Courteney Cox produces and stars in the oddball Starzplay limited series Shining Vale – a comedy, horror-fantasy outing with Greg Kinnear, Rob Morrow, Judith Light, Mira Sorvino, and Twin Peak’s Sherilyn Fenn. A Brooklyn family uproots and hauls out to rural Connecticut to begin anew in a 1789 rambling mansion. Cox’ Pat insisted on the move to get away from memories of a cheat she did with a repairman. Now hubby Terry (Kinnear) has a long commute until he’s fired and dons permanent full pandemic at-home gear and permanent glass of whiskey. How will they pay for the house? Their rebellious daughter’s hooking up with a devout Christian and changing, her son is in some kind of screen fugue. Pat’s an erotic women’s author and thinks she writes better with booze, add the ectoplasmic presence of several fifties people (Sorvino and co.) who love to scare Pat out of her wits. So why has everything gone wrong? Why was the home so cheap? Why is she losing her mind? Is she possessed? She discovers a photo of the spirits she’s been seeing and a Scrabble game tells her “Daisy was the last to die”. Yikes! It’s fast, furious, filled with f-bombs and nightmares, whiskey and wine and she thinks the new book’s turning out great. But is it?
Amanda Seyfried takes on infamous drugs cheat Elizabeth Holmes in the Hulu and Disney+ series The Dropout. Known as the “world’s youngest self-made female billionaire” Holmes dropped out of college to launch an ambitious idea – revolutionizing the health care system. Holmes had been in the top ten students at Stanford, and as a freshman, had been allowed to participate in graduate classes. Laurie Metcalfe plays a professor who brings her down a few notches encouraging Holmes to redouble her efforts.

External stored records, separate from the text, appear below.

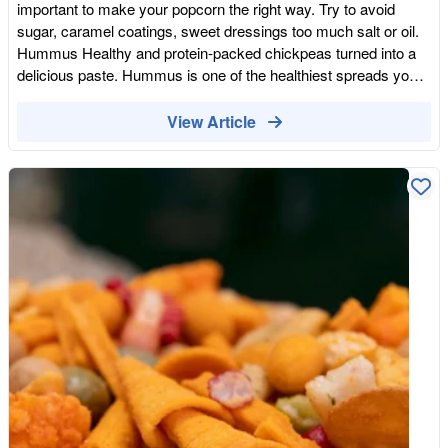
important to make your popcorn the right way. Try to avoid
sunflower, olive, coconut, avocado) and in the moment we do
sugar, caramel coatings, sweet dressings too much salt or oil.
not think about what they contain. Most oils contain trans fats
Hummus Healthy and protein-packed chickpeas turned into a
and Linoleic acids, of which our bodies can’t really break down,
delicious paste. Hummus is one of the healthiest spreads you
or digest. This leads to unwanted weight gain and inflammation.
can prepare. Made with cooked and blended chickpea, sesame
Oils that are used for frying also react with foods, in a way that
tahini, olive oil, cumin, garlic, salt, pepper and lemon juice it
View Article
reduces the amount of natural water and nutrients found in
contains several important nutrients, including plenty of dietary
them, essentially removing the healthy element of the healthy
fibre. Roasted Almonds Nuts are the healthiest snacks you can
snack. A more restored option for achieving that crispy texture
eat. Although raw nuts are always healthier than roasted or
and tasty flavouring can be through roasting your snacks.
toasted versions, if you pick roasted once in a while won't do
Drying your food in an oven is an easy and simple way of
any harm. Roasted almonds are still rich in healthy fats, protein,
roasting. Nut snacks are a perfect test subject: Roasted
and fibre while low in carbohydrates. They also contain calcium,
Almonds, Roasted Honey coated nuts, Roasted Chilli nuts,
vitamin E, riboflavin and niacin. The roasted nuts crunchiness
Baked Smoky Almonds, Baked Peanuts, and Caramelised
pairs better with beer and other drinks. Olives Olives come in
Cashews are just a few to name. Nuts are a versatile snack
many varieties, and are preserved in many ways in brine,
that don’t just have to be roasted. You can find all sorts of nuts
marinated, in oil, there can be even fermented olives. These
in whole food shops and supermarkets. For example: seasoned
small fruits are a great source of healthy fats and fibre which is
almonds, salted nuts, and spicy nuts.
great for your digestive system and makes you feel full after
snacking. They will also provide you with a great dose of
antioxidants and vitamin E. The best thing about olives as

Her dream is to invent something the world needed in the biotech world and so she did, a gizmo that could test a single drop of blood for 70 conditions. She set up Theranos using her tuition money and developed and sold the product but it didn’t work and she knew it. Naveed Andrews is Sunny a wealthy tech guy decades older, her only friend and co-conspirator according to the US government. In 2015 Holmes stood trial on two counts of conspiracy to commit wire fraud and nine counts of wire fraud, in two plots, one to defraud investors, and another to defraud doctors and patients of multiple millions of dollars. Not a particularly strong series but an eye-opener, especially considering Holmes was 19 when it all started. Co-stars Anne Archer, Michaela Watkins, Sam Waterston, and William H. Macy.